Sie verteidigten aber konzentrierter als am Mittwoch in Ravensburg, als Nachlässigkeiten in der Abwehrbereitschaft ihnen die dritte Niederlage im vierten Final-Akt eingebracht hatten, mit 4:7. „Sechs und sieben Gegentore sind einfach zu viel, das können wir nicht kompensieren“, meinte Tiilikainen und sah defensiv starke Verbesserungen: „So wie heute müssen wir gegen Ravensburg spielen.“

Den Bann gebrochen 

Wegweisend war für sein Gegenüber Rich Chernomaz, den früherer Frankfurter Meistermacher hinter der Ravensburger Bande, das Überzahlspiel: Im zweiten Abschnitt brach Mathieu Tousignant in der 34. Minute mit seinem Powerplay-Tor den Bann, da wackelte, die Löwenfan-Wand zum ersten Mal. Damit nicht genug: Maximilian Eisenmenger erhöhte drei Minuten später aus spitzem Winkel zum 2:0. 

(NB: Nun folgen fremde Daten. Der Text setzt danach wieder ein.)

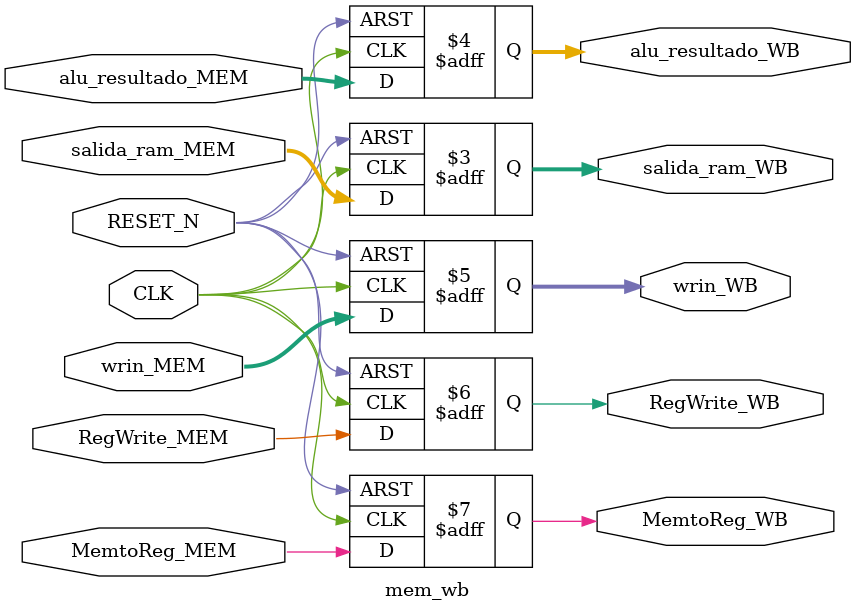
<source format=sv>
module mem_wb #(parameter size = 32)
(
input CLK, RESET_N,
input [size-1:0] salida_ram_MEM, alu_resultado_MEM,
input [4:0] wrin_MEM,
input RegWrite_MEM, MemtoReg_MEM,
output logic [size-1:0] salida_ram_WB, alu_resultado_WB,
output logic [4:0] wrin_WB,
output logic RegWrite_WB, MemtoReg_WB
);

always @(posedge CLK, negedge RESET_N)
	if (!RESET_N)
		begin
		salida_ram_WB <= 0;
		alu_resultado_WB <= 0;
		wrin_WB <= 0;
		RegWrite_WB <= 0;
		MemtoReg_WB <= 0;
		end
	else
		begin
		salida_ram_WB <= salida_ram_MEM;
		alu_resultado_WB <= alu_resultado_MEM;
		wrin_WB <= wrin_MEM;
		RegWrite_WB <= RegWrite_MEM;
		MemtoReg_WB <= MemtoReg_MEM;	
		end
		
endmodule 
</source>
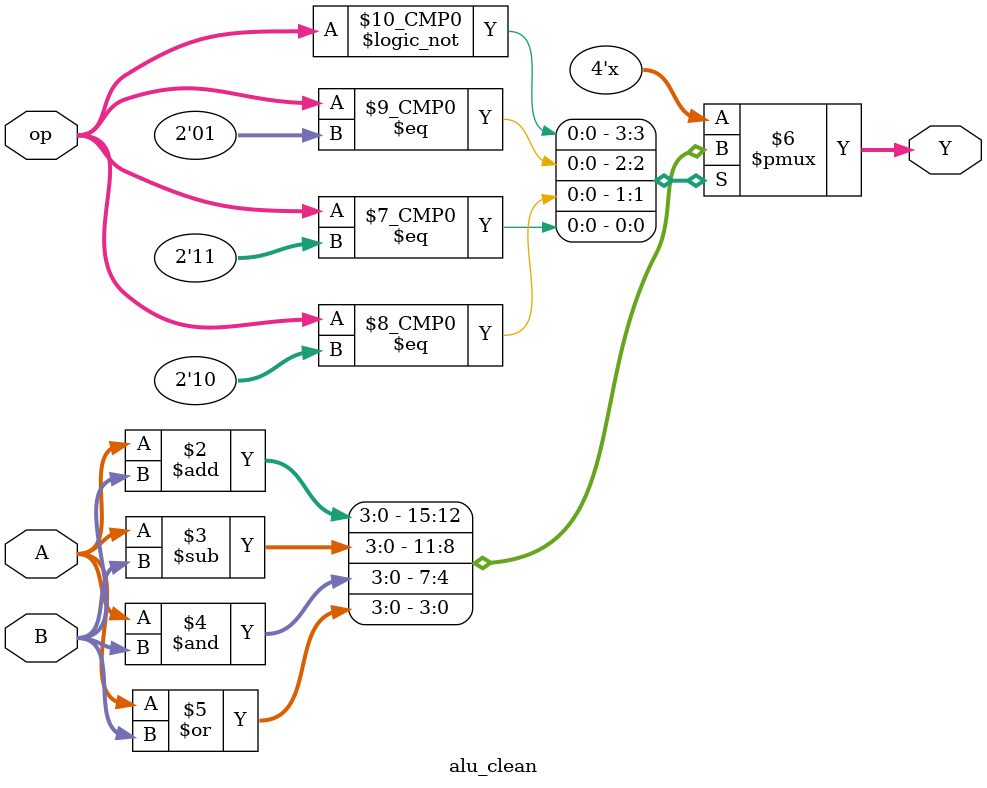
<source format=v>

module alu_clean (
    input [3:0] A, B,
    input [1:0] op,
    output reg [3:0] Y
);

always @(*) begin
    case(op)
        2'b00: Y = A + B; // ADD
        2'b01: Y = A - B; // SUB
        2'b10: Y = A & B; // AND
        2'b11: Y = A | B; // OR
        default: Y = 4'b0000;
    endcase
end

endmodule

</source>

Die Löwen waren am Drücker – und leisteten sich doch noch einen Aussetzer: Als der ehemalige Frankfurter Pawel Dronia drei Sekunden vor dem Abschnittsende die Scheibe zum Anschlusstreffer ins Netz schieben durfte, war das gesamte Löwen-Rudel einschließlich Goalie Ilya Andryukhov offenbar in Gedanken schon auf dem Weg in die Kabine, das war bitter. 

Bloß nicht wieder eine Führung hergeben – das dritte Drittel wurde gerade mit den Erfahrungen dieser Serie umso mehr auch eine Herausforderung für die Frankfurter Nerven. Dass auf den Wiederbeginn bald eine Pause aus ungewöhnlichem Anlass folgte, passte auf gewisse Weise auch zu diesen Finalrunden voller Wendungen: Bei einer Attacke des Ravensburgers Sören Sturm auf Carter Proft war auch Linienrichter David Tschirner heftig zu Fall gekommen, ärger als Löwe Proft. Er musste behandelt und angeschlagen vom Eis geleitet, das Spiel mit einem Linienrichter weitergeführt werden.

Ranta wird ein Löwe 

Die Löwen versuchten danach, die Kontrolle zu behalten, hektisch wurde es natürlich trotzdem. Vor allem als die Unparteiischen zweieinhalb Minuten vor Schluss eine fragwürdige Strafzeit wegen Spielverzögerung aussprachen, nachdem Proft den Puck angeblich absichtlich über die Löwen-Bank ins Aus geschlagen hatte – und die Gummihühner flogen als traditionelles Zeichen des Volkszorns aufs Eis. Andryukhov aber verhinderte zwei Mal prächtig den Ausgleich, die Sekunden tickten herab. 

Als Eddie Lewandowski 14 Zeigerschläge vor Schuss ins in den Ausgleichsbemühungen zugunsten eines sechsten Feldspielers verwaiste Towerstars-Tor traf, brachen alle Löwen-Dämme, und bei Driendl brannten ein paar Sicherungen durch. Hinter den Kulissen sind die Planungen für den Neustart nach der Sommerpause unterdessen längst angelaufen, die Löwen haben dabei einen Hochkaräter dieser Klasse angelockt: Roope Ranta, Top-Scorer der DEL-2-Hauptrunde. Wie auch das Fachmagazin „Eishockey-News“ vermeldet, kommt der 30-jährige finnische Stürmer von den Heilbronner Falken zur neuen Saison nach Frankfurt, das deckt sich mit Informationen dieser Zeitung. 

Das aber ist Zukunftsmusik und die Geschichte dieser Saison nun noch nicht fertig geschrieben. „Ich bin stolz auf meine Mannschaft“, sagte Tiilikainen, „aber die nächste Aufgabe ist: Wir müssen am Sonntag gewinnen.“ Es soll nicht der letzte Termin dieser Saison sein.